Die ene opvallende, geel gouden smiley, kan symbool staat voor de gouden plak. Al die andere ‘lachebekkies’ staan symbool voor zilver, brons en al die andere kleuren die het niet geworden zijn. De Olympische Spelen. Een rollercoaster van emoties op het allerhoogste en allerdiepste niveau.
Mark Cavendish die gewoon een andere wielrenner van de baan rijdt, bewust en gericht op wraak en waarvan geen jurylid durft te zeggen: ‘over en uit gekke Brit’. Een sportman onwaardig. Dan laat je je zien van je allerslechtste kant.

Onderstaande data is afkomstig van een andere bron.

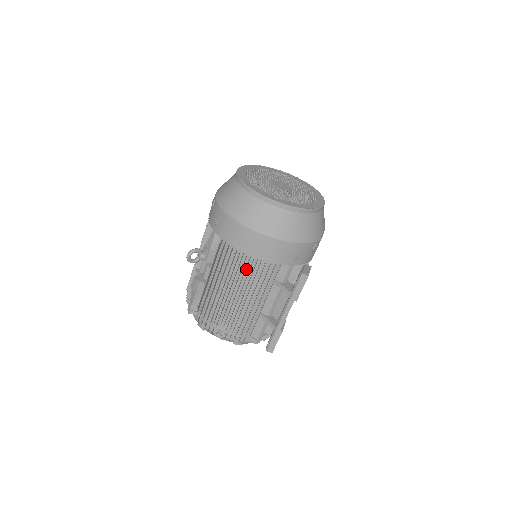
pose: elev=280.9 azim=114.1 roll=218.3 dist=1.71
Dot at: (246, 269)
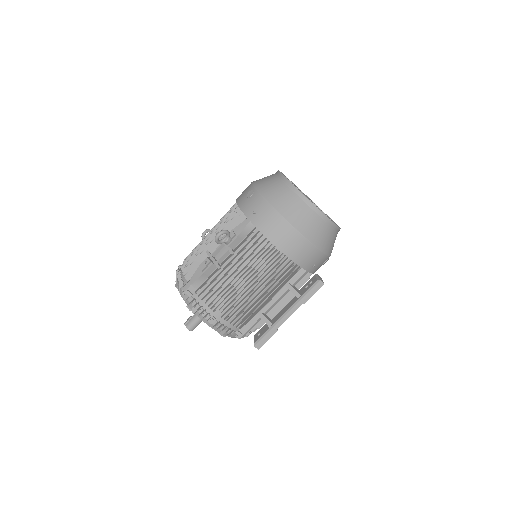
Dot at: (269, 263)
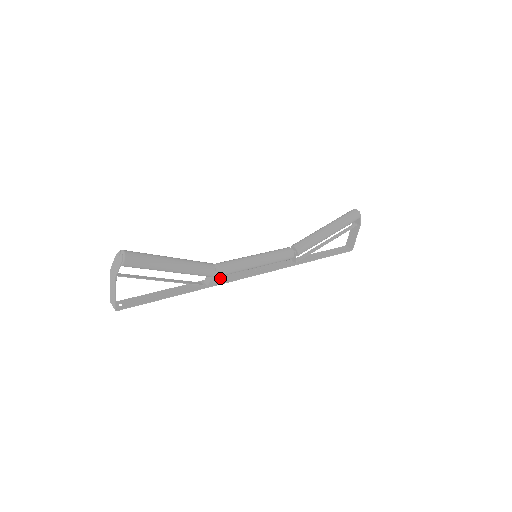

Die opvallende geel gouden smiley kan ook staan voor de atleet die blij is mee te doen. Want kan je niet winnen, dat kan er slechts één en een beetje atleet weet tot welke categorie hij behoort, is blij om mee te doen. Zoals die dikke gewichtheffer die neerstort bij zijn eerste poging maar daarna schaterend en heupwiegend het podium verlaat. Hij was erbij.
Of toch goud voor Epke. Hij valt. Bovenop zijn gezicht. Hij blijft even liggen en heel Nederland ligt even met hem op de mat. Maar wat ben je goud waard als je dan zo knap de pers te woord staat en je verlies neemt. En ‘goud’ staat ook even voor de goednieuwsshow van al die Nederlanders die het flikken, onverwacht of verwacht. En natuurlijk is er rot nieuws maar voor het eerst sinds tijden kijk ik ’s ochtends niet of er aanslagen zijn geweest maar lees ik wie gewonnen heeft. De laatste tijd is er zoveel verloren dat het fijn is dat er even een adempauze is. Tenminste, dat we kunnen doen alsof dat er is.